The American film industry has a remarkable skill for always taking the wrong lessons away from its successes, so it would not surprise me if those looking to adapt video games saw the success of Hundreds of Beavers and concluded that sticking more faithfully to specific video game language would make better adaptations, perhaps by having health bars appear on screen or having characters crouch to avoid being seen. If anything, they should draw the opposite conclusion. Even with all its direct parallels to video game language, Hundreds of Beavers draws from many other sources which contribute to its brilliance. Most of its humor follows the logic of Looney Tunes, and many of its gags occur through editing, a tool video games do not have. Hundreds of Beavers is a video game movie, and the “movie” part is the more important one. The task of adapting video games, or any other medium, into films is one of translating, not of copying. It is about finding the essence of the game’s experience – the actual experience of playing it, not merely its plot and iconography – and capturing that essence through cinematic tools.
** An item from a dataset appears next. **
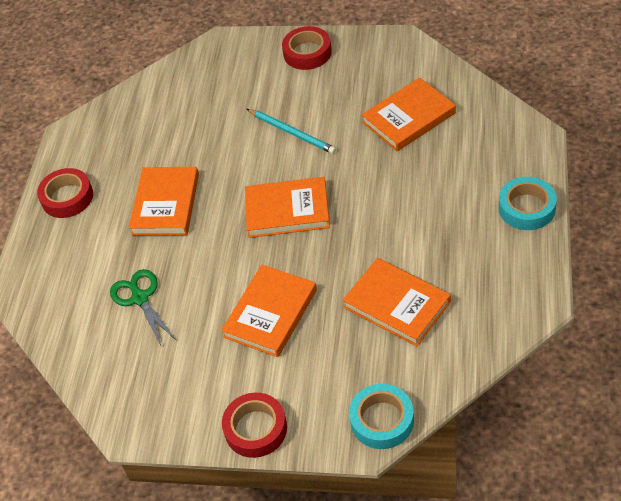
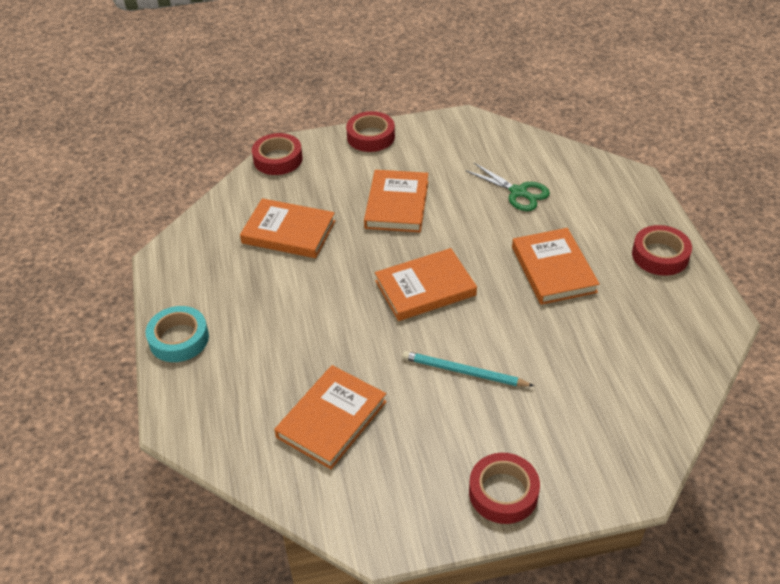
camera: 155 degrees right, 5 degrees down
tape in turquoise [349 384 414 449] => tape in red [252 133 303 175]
Hundreds of Beavers, even without specific video game source material, understands that: it finds a cinematic form that can capture the essential experience of progress and growth that defines many video games, and the iconographic similarities to a video game are only icing. Other video game adaptors should aim for something similar, and by similar, I do not mean making the film a silent black-and-white Looney Tune with people in fur suits instead of CG creatures. I mean locating the core experience their game provides and finding an analog for that experience in the cinematic form. I honestly do not think there is much interest in merely putting video games on screen. I certainly have no desire to spend $15 going to a theater to see a Let’s Play video with movie stars. But taking video games and turning them into honest-to-god movies using the full scope of what a film can be? There, the possibilities seem endless, and most of them have yet to be explored.